Who will be number three in Zimbabwe?
While President Robert Mugabe mulls over appointments to his new Cabinet, his attention will also be on the appointment of a second vice-president.
The post became vacant following the death of John Nkomo from cancer in January.
The Mail & Guardian takes a look at the leading contenders for the position, which is usually reserved for officials from the Matabeleland provinces in honour of the Unity Accord signed between Zanu-PF and Zapu in 1987.
Zanu-PF national chairperson and a former Zimbabwe ambassador to South Africa, Khaya-Moyo is the leading contender.
He is the third most senior official after Mugabe and Vice-President Joice Mujuru and is a member of the party’s presidium. He comes from the Matabeleland South province and is credited with turning around Zanu-PF’s fortunes in the Matabeleland region, something for which Mugabe is likely to reward him.

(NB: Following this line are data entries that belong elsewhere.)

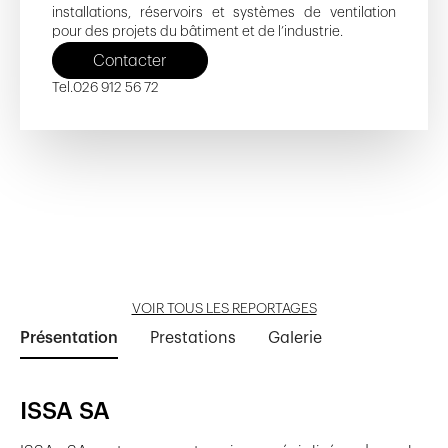
installations, réservoirs et systèmes de ventilation
pour des projets du bâtiment et de l’industrie.
Contacter
Tel.
026 912 56 72
Tissot 16 - 18
Les Sauvabelines
Le Saule
ACPC - Campus Le Vivier
Quartier de l'Industrie
Ouvrir reportage
Ouvrir reportage
Ouvrir reportage
Ouvrir reportage
Ouvrir reportage
VOIR TOUS LES REPORTAGES
Présentation
Prestations
Galerie
ISSA SA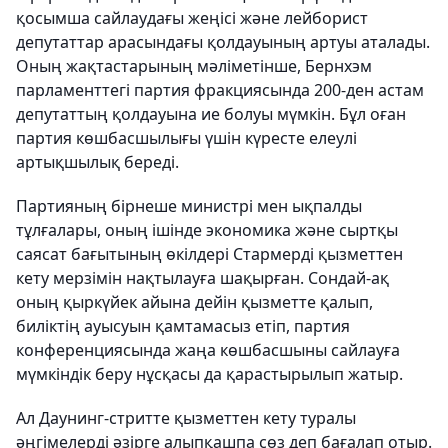
қосымша сайлаудағы жеңісі және лейборист
депутаттар арасындағы қолдауының артуы аталады.
Оның жақтастарының мәліметінше, Бернхэм
парламенттегі партия фракциясында 200-ден астам
депутаттың қолдауына ие болуы мүмкін. Бұл оған
партия көшбасшылығы үшін күресте елеулі
артықшылық береді.
Партияның бірнеше министрі мен ықпалды
тұлғалары, оның ішінде экономика және сыртқы
саясат бағытының өкілдері Стармерді қызметтен
кету мерзімін нақтылауға шақырған. Сондай-ақ
оның қыркүйек айына дейін қызметте қалып,
биліктің ауысуын қамтамасыз етіп, партия
конференциясында жаңа көшбасшыны сайлауға
мүмкіндік беру нұсқасы да қарастырылып жатыр.
Ал Даунинг-стритте қызметтен кету туралы
әңгімелерді әзірге алыпқашпа сөз деп бағалап отыр.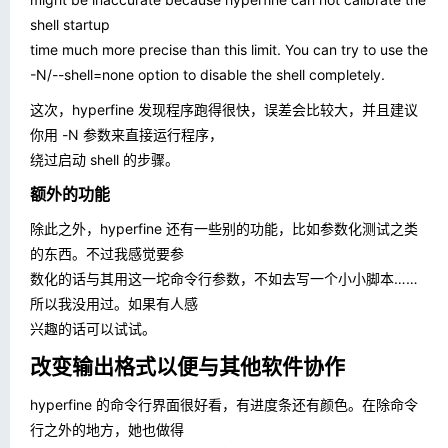
shell startup
time much more precise than this limit. You can try to use the
-N
/
--shell=none
option to disable the shell completely.
这次，hyperfine 发现程序跑得很快，误差会比较大，并且建议
你用
-N
参数来直接运行程序，
绕过启动 shell 的步骤。
额外的功能
除此之外，hyperfine 还有一些别的功能，比如参数化测试之类
的东西。不过我感觉要参
数化的话与其用这一坨命令行参数，不如去写一个小小脚本……
所以我没用过。如果有人感
兴趣的话可以试试。
改变输出格式以便与其他软件协作
hyperfine 的命令行界面很好看，有进度条还有颜色。在除命令
行之外的地方，她也做得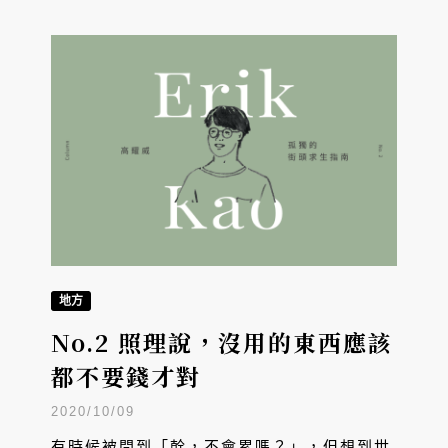
地方
No.2 照理說，沒用的東西應該
都不要錢才對
2020/10/09
有時候被問到「幹，不會累嗎？」，但想到世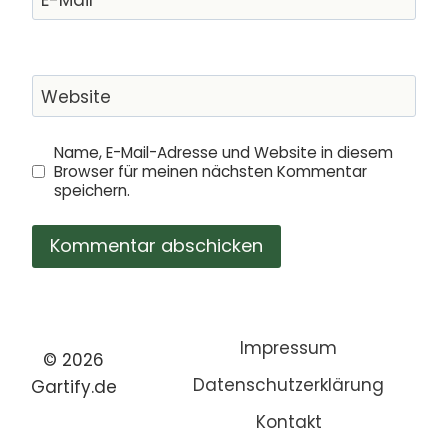
Website
Name, E-Mail-Adresse und Website in diesem
Browser für meinen nächsten Kommentar
speichern.
Impressum
© 2026
Datenschutzerklärung
Gartify.de
Kontakt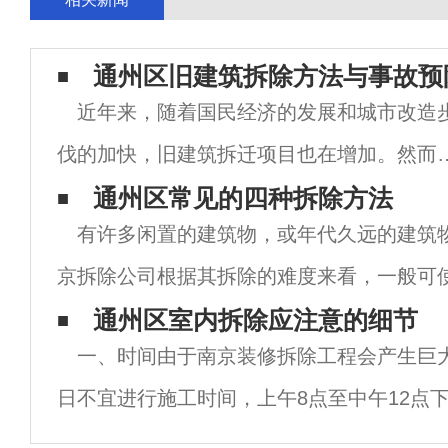
通州区旧建筑拆除方法与事故预
近年来，随着国民经济的发展和城市改造
伐的加快，旧建筑拆迁项目也在增加。然而
安荃事故在拆迁项目中也经常发生。南京房
通州区常见的四种拆除方法
有许多闲置的建筑物，或年代久远的建筑
拆除总结国内外建筑拆除方法的基础上，分
京拆除公司根据其拆除的难度来看，一般可
了拆迁项目事故的原因，并提出了具体的预
方法来进行拆除，分别为人工拆除、机械拆
通州区室内拆除应注意的细节
措
一、时间由于南京装修拆除工程会产生巨
机器人拆除。1、人工拆除。针对那些面积
日不宜进行施工时间，上午8点至中午12点下
以施工。二、注意保护公共设施。如果有电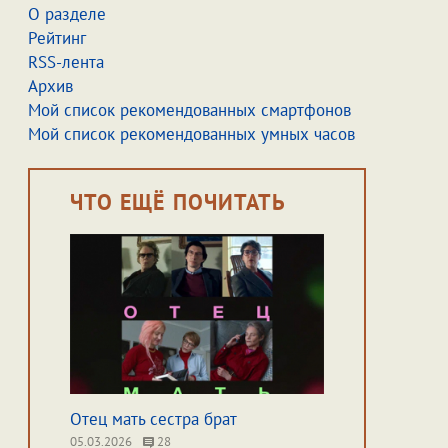
О разделе
Рейтинг
RSS-лента
Архив
Мой список рекомендованных смартфонов
Мой список рекомендованных умных часов
ЧТО ЕЩЁ ПОЧИТАТЬ
Отец мать сестра брат
05.03.2026
28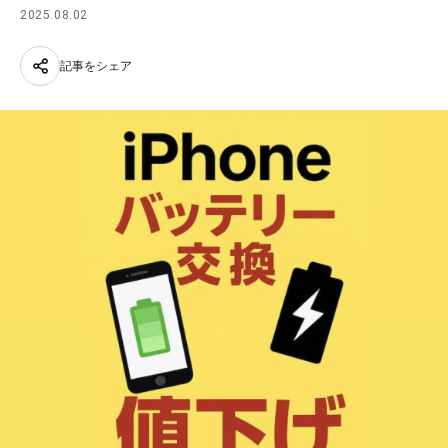
2025.08.02
記事をシェア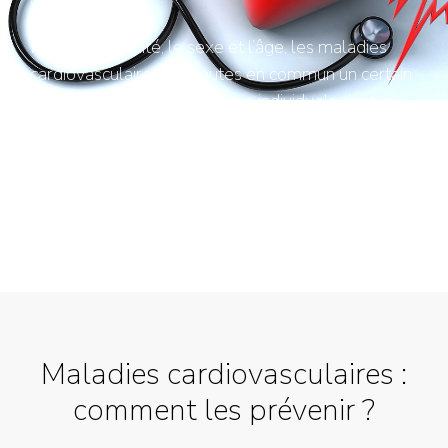
Case summery
Hormis l’hérédité, le sexe et l’âge, les maladies
cardiovasculaires ont toutes en commun un certain
nombre de facteurs de risque individuels dont la
plupart sont modifiables :
Maladies cardiovasculaires :
comment les prévenir ?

Lending credence to speculation that Khaya-Moyo may be on his way to higher office are indications that Mugabe has backed the appointment of Jacob Mudenda to become the next speaker of Parliament.
Khaya-Moyo held ambitions for the speaker’s post in 2008 but lost to the Movement for Democratic Change’s (MDC) Lovemore Moyo. By not casting his hat into the speaker race now, Zanu-PF insiders say this indicates that Khaya-Moyo has set his sights on the vice-presidency.
Trevor Maisiri, a senior analyst from the International Crisis Group, said Zanu-PF would also want to consolidate its gains made in the two Matabeleland provinces in the elections and would do so by appointing someone from the region.
“Khaya-Moyo looks the most likely. He holds the most senior post in the party on the side of former Zapu members. The party would also want to consolidate its political grip and even extend it to the remaining domains held by the MDC,” Maisiri said.
If Khaya-Moyo is elevated, it could cause further jostling in the party as Zanu-PF officials line up to take up his post of national chairperson. Didymus Mutasa is seen as a probable replacement.
Mpofu, the outgoing mines and mining development minister, once tried to challenge the late Nkomo for the post of second vice-president. But he withdrew his bid after being told by senior Zanu-PF officials to respect the party hierarchy.
But Mpofu’s wealth has given him great influence in the Matabeleland provinces and he holds significant sway in the party structures. In the past two elections, Mpofu has comfortably retained control of the Umguza-Nyamandlovu constituency.
Mpofu is seen as Khaya-Moyo’s strongest challenger, although he holds a junior rank in Zanu-PF’s chain of command.
Rashweat Mukundu, chairperson of the Zimbabwe Democracy Institute, said Mpofu was far too low down in the pecking order, making his election unlikely. “His influence in the mining sector and control of the Marange diamonds will unfortunately not be enough for him to leapfrog Khaya-Moyo,” Mukundu said.
Although Mnangagwa’s chances of landing the post of vice-presidency would be a breach of party hierarchy, it would be a strong catalyst to position him to succeed Mugabe.
Reports indicate that Mnangagwa, the outgoing defence minister, leads a faction in Zanu-PF that is sparring with another faction led by Mujuru to take over from Mugabe.
In Mnangagwa’s favour is the support lent to him by the military’s top brass, which is suspicious of Mujuru’s moderate policies and open-door policy towards the MDC.
His elevation to vice-president could lead to a bitter face-off between him and Mujuru to gain control of the party.
Analyst Khanyile Mlotshwa said, should Mugabe promote Mnangagwa, he was “not sure if Zanu-PF will be able to survive such a dogfight”.